Kode Morse merepresentasikan huruf, angka, dan sebagian tanda baca dengan kombinasi sinyal pendek dan panjang — "titik" dan "garis". Karena bahasa Indonesia memakai alfabet Latin standar tanpa diakritik tambahan, kode Morse internasional cocok dipakai apa adanya — tanpa perlu tabel perluasan khusus seperti bahasa-bahasa dengan huruf tambahan.
Kenapa bahasa Indonesia tidak butuh tabel Morse tambahan
Berbeda dari bahasa Prancis, Jerman, atau Vietnam yang perlu menambah kode untuk huruf beraksen, kata-kata bahasa Indonesia seperti "selamat" atau "terima kasih" seluruhnya tersusun dari 26 huruf standar yang sudah punya kode Morse internasional resmi. Ini membuat konversi teks Indonesia ke Morse dan sebaliknya menjadi salah satu kasus penggunaan paling langsung dibanding bahasa dengan aksara atau diakritik non-Latin.
Prinsip pengkodean
Huruf yang paling sering muncul dikodekan dengan urutan terpendek — "E" adalah satu titik, "T" adalah satu garis. Huruf yang lebih jarang memiliki kombinasi lebih panjang. Pendekatan ini — kode pendek untuk simbol yang sering muncul — mempercepat transmisi rata-rata, dan prinsip yang sama kemudian menjadi dasar algoritma kompresi data.
Konteks sejarah
Kode Morse diciptakan untuk telegraf pada abad ke-19, saat sinyal hanya bisa menyala atau mati, tanpa keadaan di antaranya. Titik dan garis sangat cocok untuk kanal komunikasi diskret semacam itu, dan jaringan telegraf yang dibangun pemerintah kolonial Hindia Belanda menghubungkan kota-kota besar di Nusantara jauh sebelum jaringan telepon berkembang.

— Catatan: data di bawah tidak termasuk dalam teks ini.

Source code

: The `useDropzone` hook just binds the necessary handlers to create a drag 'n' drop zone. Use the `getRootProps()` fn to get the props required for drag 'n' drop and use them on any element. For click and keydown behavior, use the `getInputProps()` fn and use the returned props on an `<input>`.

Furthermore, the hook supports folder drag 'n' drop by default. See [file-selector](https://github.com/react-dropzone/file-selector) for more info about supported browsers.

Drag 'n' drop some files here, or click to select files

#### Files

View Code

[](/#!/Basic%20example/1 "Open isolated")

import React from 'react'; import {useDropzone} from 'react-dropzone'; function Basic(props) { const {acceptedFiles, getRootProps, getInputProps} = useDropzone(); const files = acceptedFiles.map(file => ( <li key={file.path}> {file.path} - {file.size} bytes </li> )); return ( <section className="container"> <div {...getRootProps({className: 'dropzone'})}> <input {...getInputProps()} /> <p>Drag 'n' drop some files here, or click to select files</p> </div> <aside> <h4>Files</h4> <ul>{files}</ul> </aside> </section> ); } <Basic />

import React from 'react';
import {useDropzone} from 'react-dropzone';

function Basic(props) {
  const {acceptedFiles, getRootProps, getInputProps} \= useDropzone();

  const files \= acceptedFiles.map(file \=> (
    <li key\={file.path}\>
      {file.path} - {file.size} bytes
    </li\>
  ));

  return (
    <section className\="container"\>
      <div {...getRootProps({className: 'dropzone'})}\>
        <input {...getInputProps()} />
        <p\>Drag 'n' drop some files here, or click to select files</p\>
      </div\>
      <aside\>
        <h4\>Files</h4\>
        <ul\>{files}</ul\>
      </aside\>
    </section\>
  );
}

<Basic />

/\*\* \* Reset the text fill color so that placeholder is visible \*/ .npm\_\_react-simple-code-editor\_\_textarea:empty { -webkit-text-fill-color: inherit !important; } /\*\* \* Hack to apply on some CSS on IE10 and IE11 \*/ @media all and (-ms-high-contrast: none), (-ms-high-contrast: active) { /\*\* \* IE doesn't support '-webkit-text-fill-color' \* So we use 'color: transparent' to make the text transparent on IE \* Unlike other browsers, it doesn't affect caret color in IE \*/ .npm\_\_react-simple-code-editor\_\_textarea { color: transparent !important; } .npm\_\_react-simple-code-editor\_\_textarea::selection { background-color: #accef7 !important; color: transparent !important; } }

Di mana masih digunakan sekarang
- Radio amatir — organisasi radio amatir Indonesia (ORARI) masih mengajarkan dan menggunakan CW, mode telegrafi berbasis Morse, sebagai bagian dari sertifikasi operator.

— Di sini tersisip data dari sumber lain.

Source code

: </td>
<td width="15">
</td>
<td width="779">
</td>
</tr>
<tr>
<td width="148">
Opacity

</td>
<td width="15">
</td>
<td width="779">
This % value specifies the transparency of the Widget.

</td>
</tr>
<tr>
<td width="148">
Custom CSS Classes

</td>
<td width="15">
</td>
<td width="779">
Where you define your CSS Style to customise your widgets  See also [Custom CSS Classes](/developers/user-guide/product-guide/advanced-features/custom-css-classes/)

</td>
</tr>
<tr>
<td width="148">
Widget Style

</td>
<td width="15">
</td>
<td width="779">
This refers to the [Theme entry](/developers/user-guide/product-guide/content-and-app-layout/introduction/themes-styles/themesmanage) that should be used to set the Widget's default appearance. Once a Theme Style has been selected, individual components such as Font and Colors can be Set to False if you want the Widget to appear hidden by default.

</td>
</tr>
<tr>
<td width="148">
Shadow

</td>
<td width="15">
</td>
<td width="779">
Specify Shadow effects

- Sinyal darurat — contoh paling terkenal adalah SOS (tiga titik, tiga garis, tiga titik).
- Aplikasi edukasi dan hiburan, teka-teki, termasuk kepramukaan yang mengajarkan Morse sebagai kecakapan dasar.

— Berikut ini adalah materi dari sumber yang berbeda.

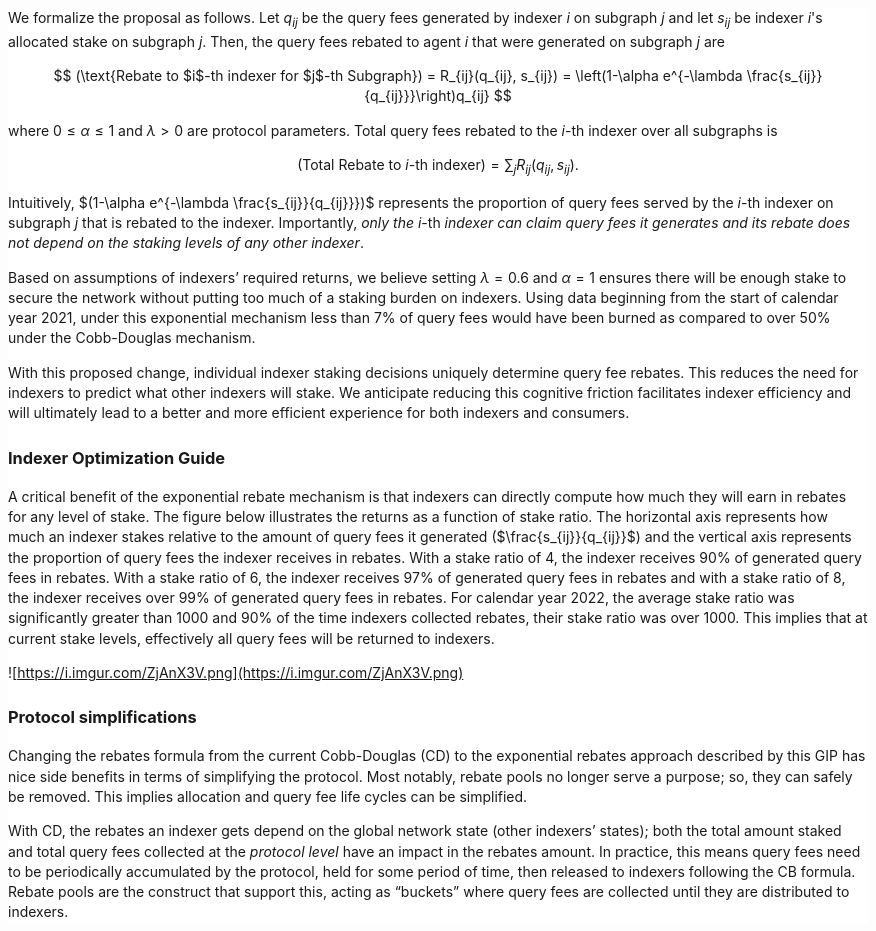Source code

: We formalize the proposal as follows. Let $q_{ij}$ be the query fees generated by indexer $i$ on subgraph $j$ and let $s_{ij}$ be indexer $i$'s allocated stake on subgraph $j$. Then, the query fees rebated to agent $i$ that were generated on subgraph $j$ are

$$ (\text{Rebate to $i$-th indexer for $j$-th Subgraph}) = R_{ij}(q_{ij}, s_{ij}) = \left(1-\alpha e^{-\lambda \frac{s_{ij}}{q_{ij}}}\right)q_{ij} $$

where $0\leq\alpha\leq1$ and $\lambda>0$ are protocol parameters.  Total query fees rebated to the $i$-th indexer over all subgraphs is

$$ (\text{Total Rebate to $i$-th indexer}) =\sum_jR_{ij}(q_{ij}, s_{ij}). $$

Intuitively, $(1-\alpha e^{-\lambda \frac{s_{ij}}{q_{ij}}})$ represents the proportion of query fees served by the $i$-th indexer on subgraph $j$ that is rebated to the indexer. Importantly, *only the* $i$-th *indexer can claim query fees it generates and its rebate does not depend on the staking levels of any other indexer*.

Based on assumptions of indexers’ required returns, we believe setting $\lambda=0.6$  and $\alpha=1$ ensures there will be enough stake to secure the network without putting too much of a staking burden on indexers.  Using data beginning from the start of calendar year 2021, under this exponential mechanism less than 7% of query fees would have been burned as compared to over 50% under the Cobb-Douglas mechanism.

With this proposed change, individual indexer staking decisions uniquely determine query fee rebates. This reduces the need for indexers to predict what other indexers will stake. We anticipate reducing this cognitive friction facilitates indexer efficiency and will ultimately lead to a better and more efficient experience for both indexers and consumers.

### Indexer Optimization Guide

A critical benefit of the exponential rebate mechanism is that indexers can directly compute how much they will earn in rebates for any level of stake. The figure below illustrates the returns as a function of stake ratio.  The horizontal axis represents how much an indexer stakes relative to the amount of query fees it generated ($\frac{s_{ij}}{q_{ij}}$) and the vertical axis represents the proportion of query fees the indexer receives in rebates. With a stake ratio of $4$, the indexer receives 90% of generated query fees in rebates. With a stake ratio of $6$, the indexer receives 97% of generated query fees in rebates and with a stake ratio of $8$, the indexer receives over 99% of generated query fees in rebates. For calendar year 2022, the average stake ratio was significantly greater than 1000 and 90% of the time indexers collected rebates, their stake ratio was over 1000.  This implies that at current stake levels, effectively all query fees will be returned to indexers.

![https://i.imgur.com/ZjAnX3V.png](https://i.imgur.com/ZjAnX3V.png)

### Protocol simplifications

Changing the rebates formula from the current Cobb-Douglas (CD) to the exponential rebates approach described by this GIP has nice side benefits in terms of simplifying the protocol. Most notably, rebate pools no longer serve a purpose; so, they can safely be removed. This implies allocation and query fee life cycles can be simplified.

With CD, the rebates an indexer gets depend on the global network state (other indexers’ states); both the total amount staked and total query fees collected at the *protocol level* have an impact in the rebates amount. In practice, this means query fees need to be periodically accumulated by the protocol, held for some period of time, then released to indexers following the CB formula. Rebate pools are the construct that support this, acting as “buckets” where query fees are collected until they are distributed to indexers.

Kecepatan transmisi: WPM dan interval Farnsworth
Kecepatan Morse diukur dalam kata per menit (WPM), dengan kata acuan "PARIS" yang menstandarkan durasi satu titik. Dalam pelatihan sering dipakai metode Farnsworth: sinyal itu sendiri dikirim cepat, sementara jeda antar huruf dan kata sengaja diperpanjang — ini memudahkan pengenalan telinga tanpa membiasakan pembelajar pada ritme yang lambat.